The famous ship is all around Santa Maria, but things are about to change for students in the Santa Maria Joint Union High School District.
District leaders have decided to get rid of the Christopher Columbus ship logo, meaning the image will be removed from vehicles, letterheads, and signs in schools.
“It's important to Santa Maria culture. It doesn’t really affect me if the ship is there or not but I'd like for it to be there as an icon for our city,” said Joseph Lopez, student in the Santa Maria Joint Union High School District.
For the indigenous community, it brings up a painful chapter in history.
"As a person from the Mixteco community, which is an indigenous community in Oaxaca, Mexico, but can also be found in Guerrero and Puebla, I think this is a first step to talk about a lot of the racism and discrimination that is ongoing,” explained Sofia Altamirano, a youth leader at MICOP, an organization that advocates for indigenous rights.
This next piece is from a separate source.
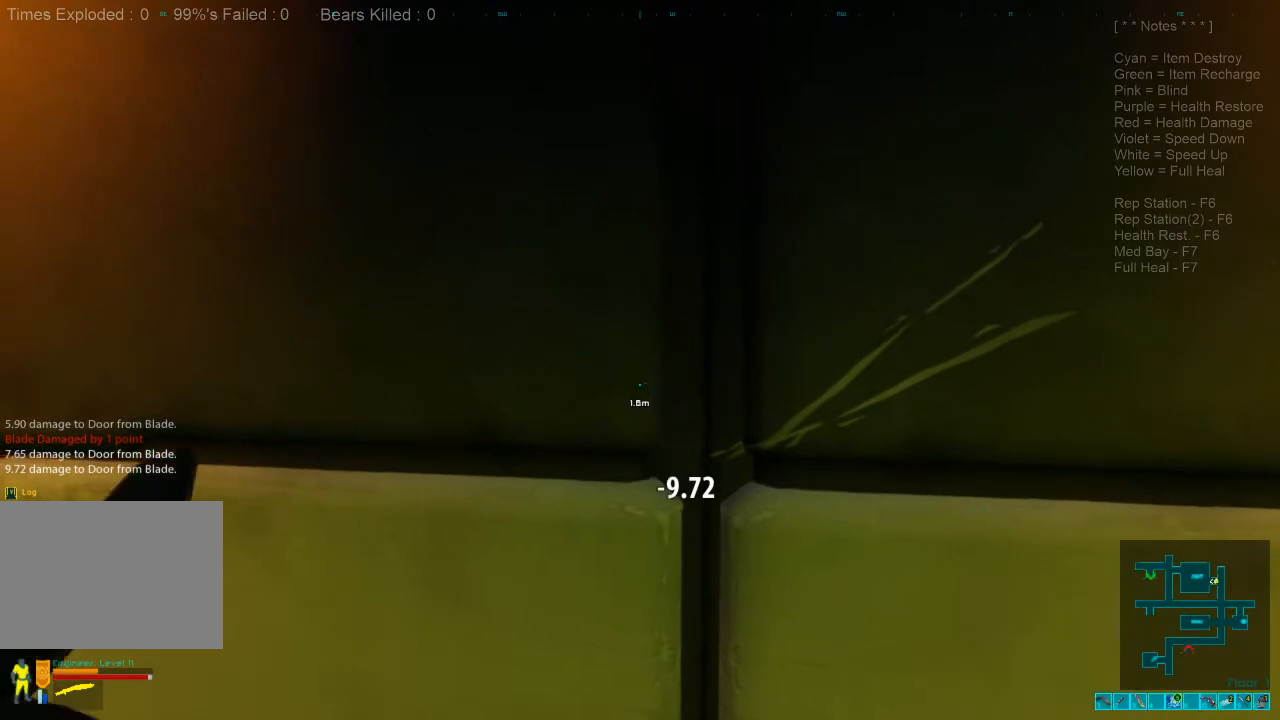
{"keys": [], "mouse": [], "events": []}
Altamirano and Leo Ortega are former Santa Maria High School students who have been fighting to remove the Columbus ship logo.
“Empowerment to do more for the community and give us space to let our voices be heard,” Ortega added.
The issue was first brought up last spring, which prompted the district to research the history around the logo.
“Mid and late 1970s is where this logo begins to appear on formal district documents,” said Antonio Garcia, Santa Maria Joint Union High School District Superintendent.
On Tuesday, school officials decided to stop using the logo and create a plan for a new seal.
“Resources in terms of design, that might involve some art teachers or other graphic artists within our staff,” Garcia said.
As for the City of Santa Maria, which adopted the logo in 1971, there are mixed feelings.
“It’s been a tradition, it should stay that way, it’s Santa Maria,” said Barbara Morton, who resides in Orcutt but frequents Santa Maria.
Others believe it's a change that should have occurred a long time ago.
“It should be brought to more people’s attention, people like me that struggle with being different,” stated Dezire Rene Holmes, a former Santa Maria High School student.
In a statement, the City of Santa Maria told KSBY News that “because the issue of the city seal is not on an upcoming city council agenda, the council will not be discussing or voting on the item.”
They are not considering changing the city seal at this time.
“Giving respect and honoring the indigenous communities that have existed for more than 500 years,” concluded Altamirano.
A timeline for the removal of the logo is in the works. However, during Tuesday’s meeting, Superintendent Garcia said he is planning to take action later in the fall and will seek both resources and student input for a new logo.